Uni Emirat Arab Berkabung, Presiden Sheikh Khalifa bin Zayed Meninggal Dunia
NU Online · Sabtu, 14 Mei 2022 | 10:00 WIB
Muhammad Faizin
Penulis
Jakarta, NU Online
Negara Uni Emirat Arab (UEA) berduka. Presiden dan Penguasa Abu Dhabi, Sheikh Khalifa bin Zayed Al Nahyan meninggal dunia pada  Jumat (13/5/2022). Kabar duka ini diumumkan  Kementerian Urusan Kepresidenan Uni Emirat Arab (UEA).
Kantor Berita Negara, Emirates News Agency, mengabarkan bahwa sebagai tanda berkabung, rakyat Uni Emirat Arab diminta menaikkan bendera setengah tiang selama empat puluh hari mulai Jumat (13/5/2022).
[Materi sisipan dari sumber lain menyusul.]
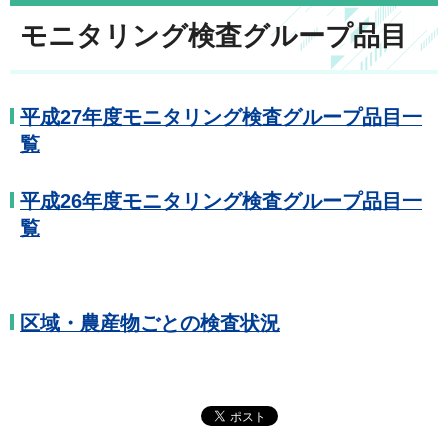
モニタリング検査グループ品目
平成27年度モニタリング検査グループ品目一
覧
平成26年度モニタリング検査グループ品目一
覧
区域・農産物ごとの検査状況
Berbagai proyek di semua kementerian, departemen, dan entitas federal, lokal dan swasta ditangguhkan atau diliburkan sementara selama tiga hari.
Khalifa bin Zayed Al Nahyan menjabat sebagai Presiden UEA dan Penguasa Abu Dhabi sejak 3 November 2004. Dia terpilih menggantikan ayahnya, Sheikh Zayed bin Sultan Al Nahyan, yang menjabat sebagai presiden pertama UEA sejak persatuan pada tahun 1971 hingga meninggal pada 2 November 2004.
Khalifa bin Zayed wafat diusia 73 tahun. Ia berperan dalam mengeluarkan Abu Dabi dari krisis ekonomi. Atas kiprahnya ini, namanya diabadikan pada gedung tertinggi dunia yakni Khalifa Burj.
Dikutip dari Wikipedia Uni Emirat Arab adalah sebuah Monarki terpilih yang terbentuk atas federasi dari tujuh emirat, yaitu Abu Dhabi, Ajman, Dubai, Fujairah, Ras al-Khaimah, Sharjah dan Umm al-Qaiwain.
Setiap keamiran diperintah oleh seorang Syekh dan bersama-sama, membentuk Dewan Federal Tertinggi. Salah satu dari syekh tersebut bertugas sebagai Presiden Uni Arab Emirat.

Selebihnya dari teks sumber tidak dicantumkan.